We then performed NanoBret experiments to evaluate the binding affinity of type I and type II inhibitors for WT and mutant MET kinases. This technique allows derivation of binding affinities of drugs through in-cell experiments following transfection with WT and mutant MET constructs and treatment with increasing concentrations of drugs. Data obtained in HEK-293T cells show that cabozantinib binds MET G1090A, MET Y1230S and MET Y1230H kinases with higher affinity than crizotinib (Figure 2E). Similar results were obtained when the same NanoBret assay was conducted on the same cell model using a titration of the type I MET TKI capmatinib and the type II MET TKI cabozantinib (Figure S4).

3.3 MET^D1213H and MET^R1227K mutations do not impact the activity of type I or type II MET inhibitors

A different scenario was observed when we modelled the previously uncharacterised MET^R1227K and MET^D1213H mutations. Our predictions showed that these mutations would just slightly impact type I and type II TKIs response (Figure 3A). Specifically, for the MET^R1227K we found that Arg1227 is involved in a network of interactions with residues Asp1222, Phe1223, Gly1224, His1202 that partially stabilises the bound conformation of both crizotinib and cabozantinib. Replacement of Arg1227 with Lys may partially, but just slightly perturb this network of interactions. Similarly, the MET^D1213H mutation does not seem to destabilise the bound conformations of either crizotinib or cabozantinib; however, the interaction of crizotinib with Met1160 is not retained in the case of MET^D1213H, suggesting this mutation to slightly impair crizotinib binding (Figure 3A). To evaluate the effect that these mutations have on the response to type I and type II MET inhibitors in cells, we transfected HEK-293T cells with plasmids encoding the CD47-MET fusion, the CD47-MET fusion harbouring the R1227K mutation, or the CD47-MET fusion harbouring the D1213H mutation and evaluated changes in MET phosphorylation following treatment with type I and type II agents. Consistent with our predictions, the presence of each of these mutations did not affect the ability of either type I (i.e., crizotinib, capmatinib) or type II (i.e., cabozantinib, foretinib) MET inhibitors to inhibit MET phosphorylation (Figure 3B–E).

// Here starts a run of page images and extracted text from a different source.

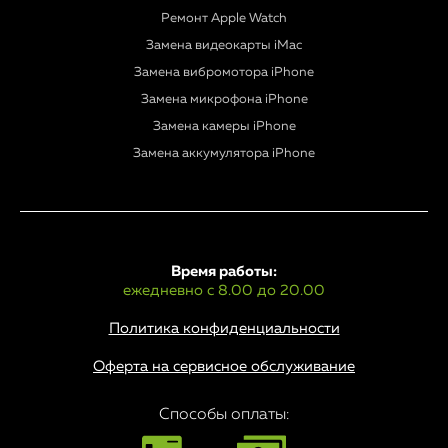
Ремонт Apple Watch
Замена видеокарты iMac
Замена вибромотора iPhone
Замена микрофона iPhone
Замена камеры iPhone
Замена аккумулятора iPhone
Время работы:
ежедневно с 8.00 до 20.00
Политика конфиденциальности
Оферта на сервисное обслуживание
Способы оплаты:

Together, these data indicate that MET^R1227K and MET^D1213H mutations do not confer significant resistance to any of the type I or the type II MET TKIs tested and suggest that the presence of these MET mutations in the ctDNA of patient 1 (see Figure 1A) was not the main aetiology of resistance to crizotinib.

3.4 Cabozantinib is active against selected type I agents-resistant MET mutants in patients

Given our pre-clinical findings suggesting that some patients may continue to benefit from MET-directed therapy even after developing alterations in MET known to confer resistance to certain TKIs, we aimed to identify patients who might benefit from treatment with a type II MET inhibitor.

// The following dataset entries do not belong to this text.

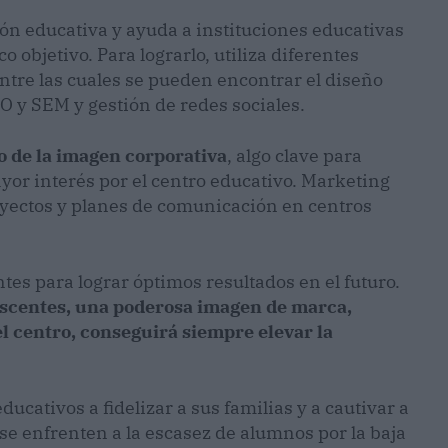
ón educativa y ayuda a instituciones educativas
o objetivo. Para lograrlo, utiliza diferentes
entre las cuales se pueden encontrar el diseño
O y SEM y gestión de redes sociales.
o de la imagen corporativa
, algo clave para
yor interés por el centro educativo. Marketing
oyectos y planes de comunicación en centros
tes para lograr óptimos resultados en el futuro.
lescentes, una poderosa imagen de marca,
el centro, conseguirá siempre elevar la
ucativos a fidelizar a sus familias y a cautivar a
e enfrenten a la escasez de alumnos por la baja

We surveyed our clinical database at MSKCC for patients with MET mutations predicted by our MD simulations and/or cell-line data to respond to type II MET inhibitors. In addition to our three index patients (Pts. 1, 2 and 3), we found nine additional patients: five with RCC and four with NSCLC (Figure 4A). All patients with NSCLC with these alterations in their tumours had progressed on at least one line of therapy, suggesting that the MET mutation was the likely cause of the acquired resistance to prior therapy. By contrast, most of the RCC patients were treatment-naïve (Figure 4A).

Two of the patients (Pts. 2 and 3) were considered candidates for additional therapy. Pt. 2, who had the CD47-MET fusion-positive, MET G1090A mutant NSCLC, and Pt. 3 with the MET Y1230S RCC, both clinically responded to the type II inhibitor cabozantinib (Figure 4B,C).

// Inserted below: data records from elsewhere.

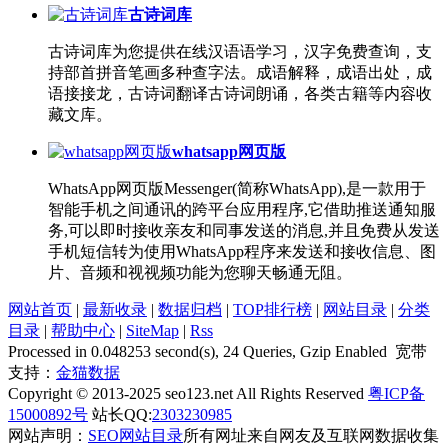
古诗词库
古诗词库为您提供在线汉语语学习，汉字免费查询，支
持部首拼音笔画多种查字法。成语解释，成语出处，成
语接接龙，古诗词翻译古诗词朗诵，各类古籍等内容收
藏文库。
whatsapp网页版
WhatsApp网页版Messenger(简称WhatsApp),是一款用于
智能手机之间通讯的跨平台应用程序,它借助推送通知服
务,可以即时接收亲友和同事发送的消息,并且免费从发送
手机短信转为使用WhatsApp程序来发送和接收信息、图
片、音频和视视频功能为您聊天畅通无阻。
网站首页
|
最新收录
|
数据归档
|
TOP排行榜
|
网站目录
|
分类
目录
|
帮助中心
|
SiteMap
|
Rss
Processed in 0.048253 second(s), 24 Queries, Gzip Enabled 宽带
支持：
金猫数据
Copyright © 2013-2025 seo123.net All Rights Reserved
粤ICP备
15000892号
站长QQ:
2303230985
网站声明：
SEO网站目录
所有网址来自网友及互联网数据收集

Unfortunately, despite the robust anti-neoplastic response experienced by Pt. 2, she was unable to tolerate the medication at prescribed doses due to hand–foot syndrome, which eventually led to every-other-day dosing and then treatment discontinuation. Pt. 3 also developed skin toxicity and underwent dose reduction. While tolerability issues limited the time on treatment with cabozantinib, together these data provide clinical proof of principle suggesting that treating patients with type II MET TKIs can be beneficial in molecularly selected cases and emphasise the importance of developing tolerable type II inhibitors.